# Prefilter for AC110/Eheim 2215



## jamezgt (Feb 17, 2009)

Are there any specific prefilter products for these filters, or should I just buy a sponge and stick them on. Any information would be appreciated!


----------



## matti2uude (Jan 10, 2009)

I use the Ati pre filters on those.


----------



## zfarsh (Apr 7, 2011)

i use the fitlermax prefilters and love them for both the AC110 and the Eheim 2217:

It looks like this, and i got it from John that comes to town once a month:
http://www.americanaquariumproducts.com/PreFilter.html


----------



## matti2uude (Jan 10, 2009)

zfarsh said:


> i use the fitlermax prefilters and love them for both the AC110 and the Eheim 2217:
> 
> It looks like this, and i got it from John that comes to town once a month:
> http://www.americanaquariumproducts.com/PreFilter.html


That's the same ones I use.


----------



## Mlevi (Jan 28, 2012)

I initially stuck the filter sponge from aquaclear for my AC70. Just made a slit in the middle, and trimmed the edges. The only prefilters i saw at BA, were essentially sponge sleeves, and something like $8. The sponge DIY Worked great, so I bought the generic open celled sponge by the checkout counter at BA Scarborough (cheaper than buying the AC ones) for all my filters (3 HOB, and 1 Eheim 2213). They have them in different densities and sizes (size of the pores vary). 

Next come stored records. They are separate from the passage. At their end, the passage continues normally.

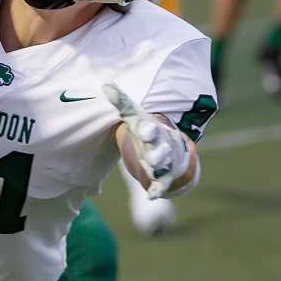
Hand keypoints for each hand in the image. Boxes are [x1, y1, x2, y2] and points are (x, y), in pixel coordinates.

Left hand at [103, 83, 189, 199]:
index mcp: (154, 132)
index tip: (141, 129)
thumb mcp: (136, 119)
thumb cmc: (149, 133)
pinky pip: (161, 186)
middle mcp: (162, 148)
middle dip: (157, 153)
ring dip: (158, 170)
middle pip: (160, 150)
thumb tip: (106, 85)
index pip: (151, 130)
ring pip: (162, 168)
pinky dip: (157, 190)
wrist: (174, 150)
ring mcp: (165, 164)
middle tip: (151, 157)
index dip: (147, 130)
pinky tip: (152, 195)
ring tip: (153, 172)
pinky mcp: (164, 179)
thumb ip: (122, 104)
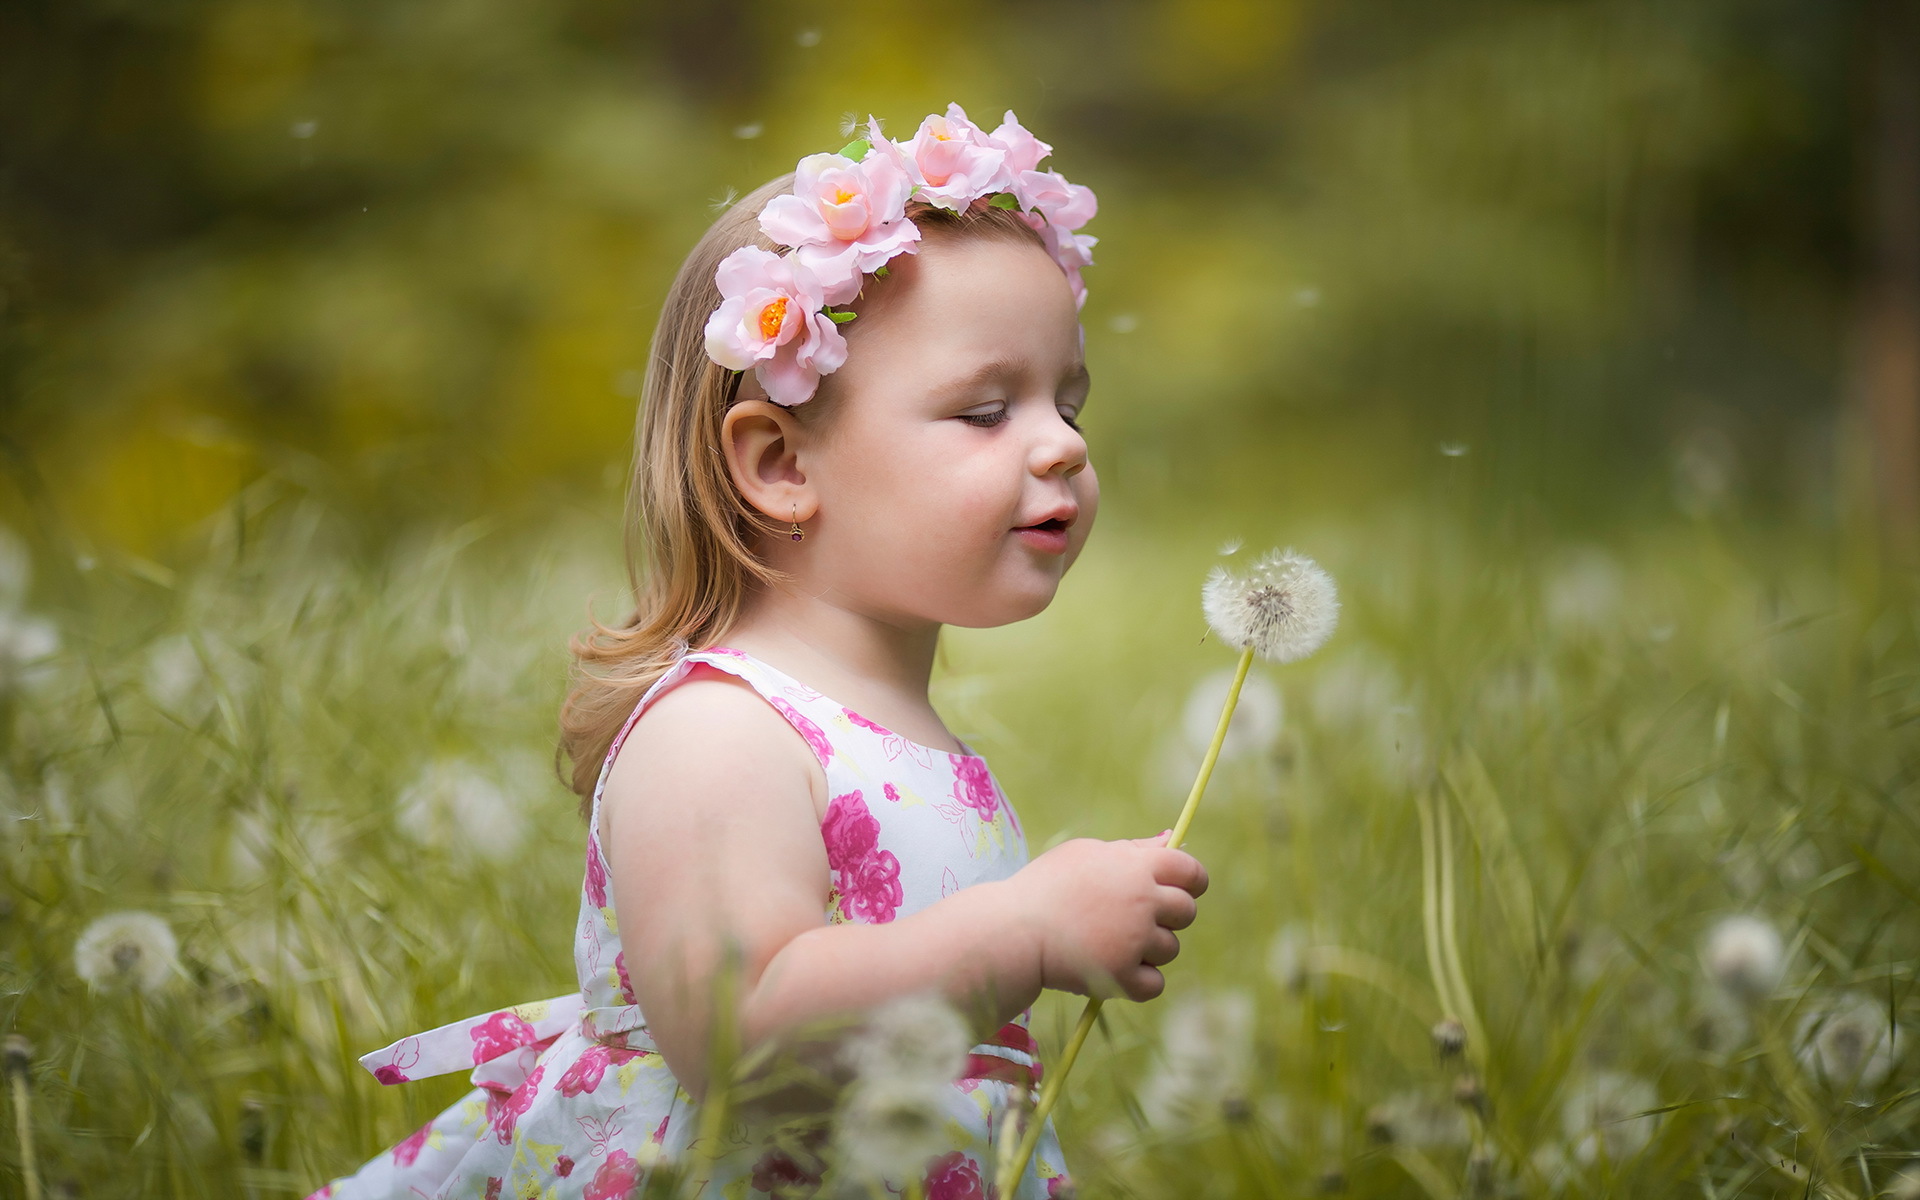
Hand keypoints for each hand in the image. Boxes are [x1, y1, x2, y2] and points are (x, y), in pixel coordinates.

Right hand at [1009, 833, 1208, 1001]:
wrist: (1014, 929)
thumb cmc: (1046, 886)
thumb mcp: (1086, 853)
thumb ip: (1134, 849)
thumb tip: (1170, 841)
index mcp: (1137, 867)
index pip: (1191, 872)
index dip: (1192, 881)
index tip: (1181, 889)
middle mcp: (1143, 902)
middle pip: (1187, 912)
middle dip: (1169, 916)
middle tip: (1135, 920)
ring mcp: (1135, 941)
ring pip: (1169, 949)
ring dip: (1148, 949)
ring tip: (1111, 943)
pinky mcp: (1122, 977)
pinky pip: (1155, 985)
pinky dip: (1139, 982)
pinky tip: (1115, 970)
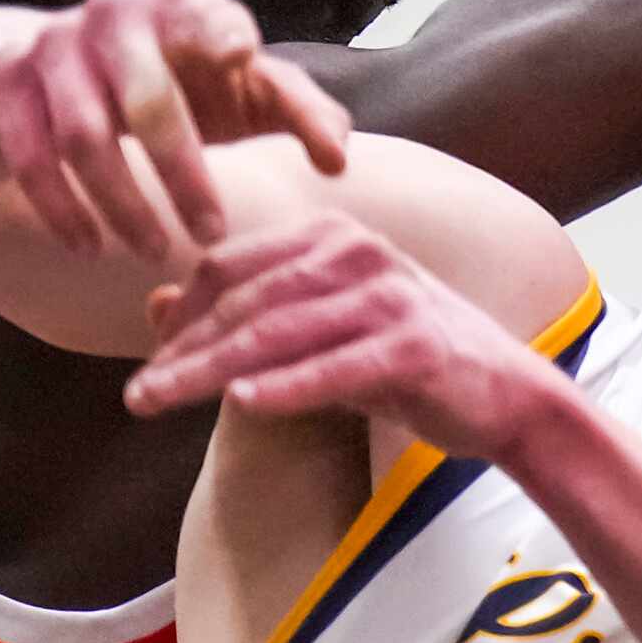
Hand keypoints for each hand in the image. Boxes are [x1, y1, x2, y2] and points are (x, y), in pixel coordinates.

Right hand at [0, 0, 349, 259]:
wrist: (59, 66)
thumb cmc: (179, 83)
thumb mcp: (239, 89)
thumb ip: (294, 111)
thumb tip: (338, 158)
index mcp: (184, 1)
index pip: (206, 12)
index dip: (220, 31)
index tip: (240, 57)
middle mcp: (116, 11)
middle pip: (148, 98)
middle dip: (184, 174)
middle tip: (212, 234)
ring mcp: (54, 45)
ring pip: (85, 137)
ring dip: (124, 205)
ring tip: (156, 253)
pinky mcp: (7, 84)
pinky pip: (31, 157)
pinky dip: (63, 210)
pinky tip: (89, 248)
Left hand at [124, 215, 563, 460]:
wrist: (505, 393)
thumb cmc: (404, 360)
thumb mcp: (320, 332)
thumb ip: (249, 316)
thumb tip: (157, 306)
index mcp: (333, 238)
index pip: (231, 268)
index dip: (183, 316)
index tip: (148, 361)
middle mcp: (359, 254)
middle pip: (246, 302)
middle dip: (184, 351)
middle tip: (135, 396)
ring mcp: (389, 297)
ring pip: (278, 334)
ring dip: (211, 371)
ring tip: (161, 402)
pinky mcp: (415, 346)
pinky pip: (336, 368)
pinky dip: (286, 386)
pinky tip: (242, 403)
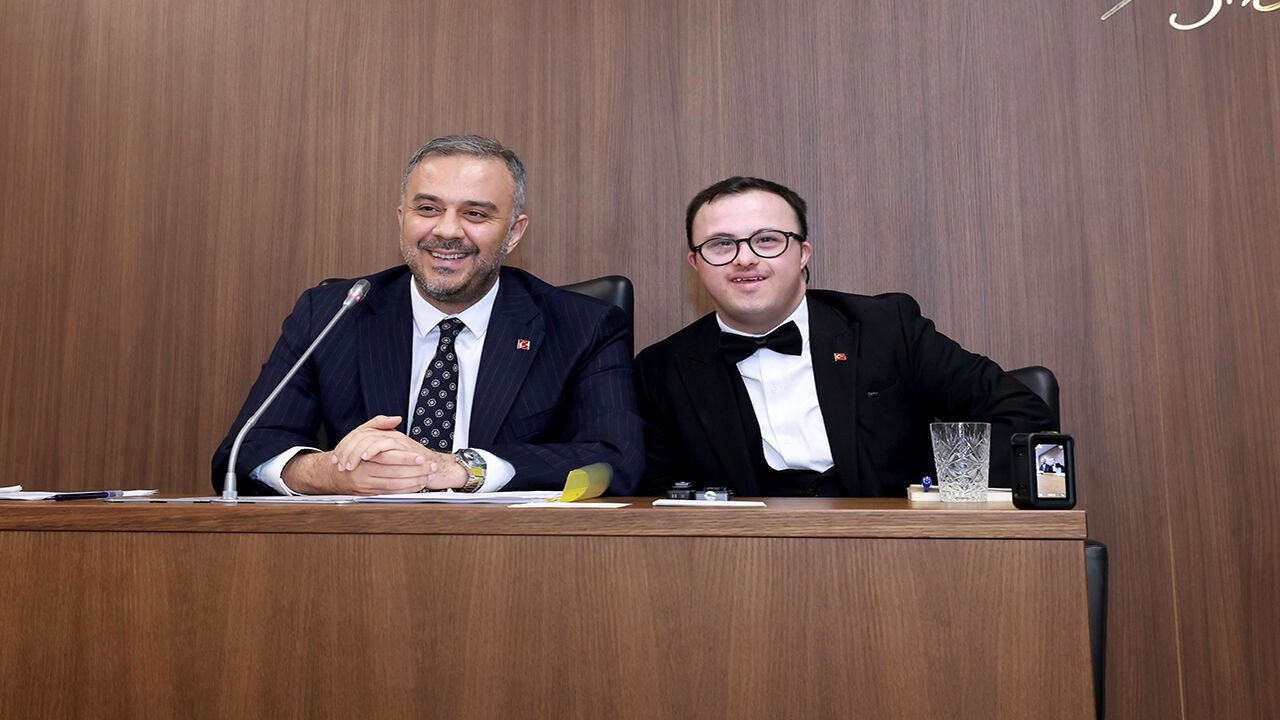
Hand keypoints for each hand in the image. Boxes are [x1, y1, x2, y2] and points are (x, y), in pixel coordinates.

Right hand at [329, 415, 469, 490]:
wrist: (333, 473)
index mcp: (363, 456)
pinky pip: (391, 493)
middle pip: (394, 473)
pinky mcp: (370, 494)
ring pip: (395, 485)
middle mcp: (364, 472)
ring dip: (414, 482)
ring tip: (428, 477)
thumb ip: (379, 423)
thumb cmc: (350, 452)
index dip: (406, 458)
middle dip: (415, 471)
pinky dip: (406, 490)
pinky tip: (417, 486)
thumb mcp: (361, 432)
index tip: (420, 457)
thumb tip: (396, 418)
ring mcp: (367, 485)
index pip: (388, 457)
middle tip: (431, 468)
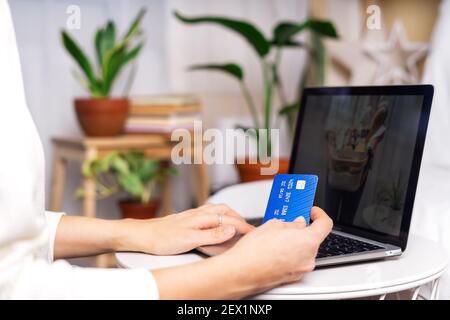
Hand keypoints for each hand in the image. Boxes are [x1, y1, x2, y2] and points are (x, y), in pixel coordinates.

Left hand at [115, 204, 253, 254]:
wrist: (142, 235)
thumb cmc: (161, 238)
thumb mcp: (190, 240)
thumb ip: (213, 234)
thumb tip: (232, 229)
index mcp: (202, 217)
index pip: (230, 219)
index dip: (244, 226)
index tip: (253, 232)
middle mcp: (198, 213)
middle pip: (225, 210)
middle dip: (239, 217)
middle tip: (248, 228)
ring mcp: (192, 215)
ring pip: (217, 210)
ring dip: (229, 215)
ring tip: (236, 223)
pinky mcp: (187, 219)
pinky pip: (208, 213)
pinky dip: (218, 216)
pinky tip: (214, 222)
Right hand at [221, 207, 332, 294]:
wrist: (240, 272)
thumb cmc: (254, 251)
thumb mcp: (273, 225)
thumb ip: (291, 223)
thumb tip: (297, 223)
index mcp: (308, 242)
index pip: (325, 224)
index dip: (319, 215)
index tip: (312, 212)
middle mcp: (308, 258)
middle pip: (313, 239)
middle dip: (302, 230)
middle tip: (288, 223)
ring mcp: (301, 270)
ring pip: (303, 251)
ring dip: (294, 242)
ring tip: (276, 238)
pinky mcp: (292, 277)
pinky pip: (296, 261)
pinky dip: (289, 254)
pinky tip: (273, 250)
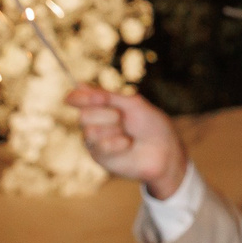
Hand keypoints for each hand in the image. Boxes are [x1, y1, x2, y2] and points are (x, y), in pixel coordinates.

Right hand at [67, 87, 188, 200]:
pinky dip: (116, 143)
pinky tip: (127, 144)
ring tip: (128, 134)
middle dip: (107, 114)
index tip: (96, 98)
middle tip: (123, 118)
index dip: (79, 98)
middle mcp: (94, 122)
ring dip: (114, 130)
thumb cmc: (151, 124)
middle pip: (83, 115)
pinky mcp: (100, 157)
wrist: (165, 149)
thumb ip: (106, 96)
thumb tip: (79, 85)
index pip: (76, 99)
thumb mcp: (132, 104)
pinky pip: (100, 146)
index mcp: (100, 105)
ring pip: (90, 131)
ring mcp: (95, 141)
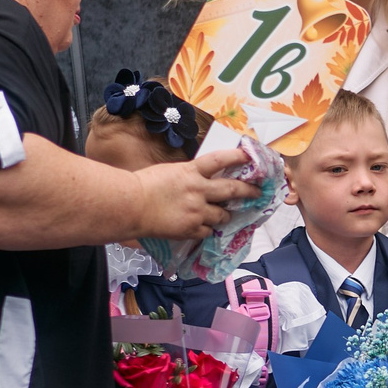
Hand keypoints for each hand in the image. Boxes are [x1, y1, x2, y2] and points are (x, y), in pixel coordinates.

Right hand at [131, 145, 254, 240]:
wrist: (129, 205)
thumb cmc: (142, 185)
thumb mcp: (168, 172)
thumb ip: (187, 175)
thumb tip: (199, 178)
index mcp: (191, 171)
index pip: (220, 160)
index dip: (238, 157)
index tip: (250, 156)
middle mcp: (199, 190)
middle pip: (232, 190)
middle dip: (249, 191)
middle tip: (258, 193)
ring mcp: (197, 211)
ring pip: (223, 215)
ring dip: (225, 215)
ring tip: (225, 215)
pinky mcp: (191, 228)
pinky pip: (207, 231)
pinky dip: (207, 230)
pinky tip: (202, 228)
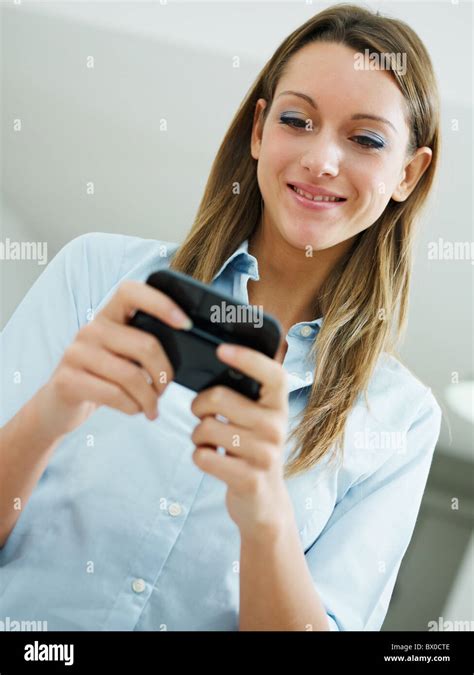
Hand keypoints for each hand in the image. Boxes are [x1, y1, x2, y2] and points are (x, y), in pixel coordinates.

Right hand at [41, 280, 191, 435]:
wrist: (59, 406)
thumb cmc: (102, 378)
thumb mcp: (122, 355)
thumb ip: (143, 344)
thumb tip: (185, 346)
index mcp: (107, 315)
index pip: (131, 291)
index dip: (161, 303)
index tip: (185, 324)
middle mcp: (90, 329)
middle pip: (145, 344)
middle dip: (165, 373)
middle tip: (166, 388)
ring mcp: (77, 353)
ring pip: (132, 375)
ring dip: (150, 398)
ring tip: (152, 407)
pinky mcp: (68, 380)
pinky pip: (116, 395)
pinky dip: (133, 407)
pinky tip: (135, 410)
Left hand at [190, 343, 294, 541]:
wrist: (265, 503)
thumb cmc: (251, 449)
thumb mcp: (258, 420)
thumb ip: (246, 395)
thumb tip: (216, 362)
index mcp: (279, 407)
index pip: (274, 374)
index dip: (248, 358)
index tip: (221, 350)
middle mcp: (277, 428)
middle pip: (219, 398)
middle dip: (198, 405)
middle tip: (202, 414)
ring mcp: (265, 455)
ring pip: (205, 428)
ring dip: (197, 435)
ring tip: (210, 442)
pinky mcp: (249, 480)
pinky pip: (202, 456)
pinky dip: (198, 456)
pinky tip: (212, 459)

For me, I don't see a mechanical difference between those sponges and the ones that are 'specialized' pre filter sleeves, except for cosmetics and price. I have never used those filtermax types, so I don't know much about them. Maybe they have more uniform suction? Price looks good, and I'd have picked 'em up had I the option.

Just my $0.02 worth


----------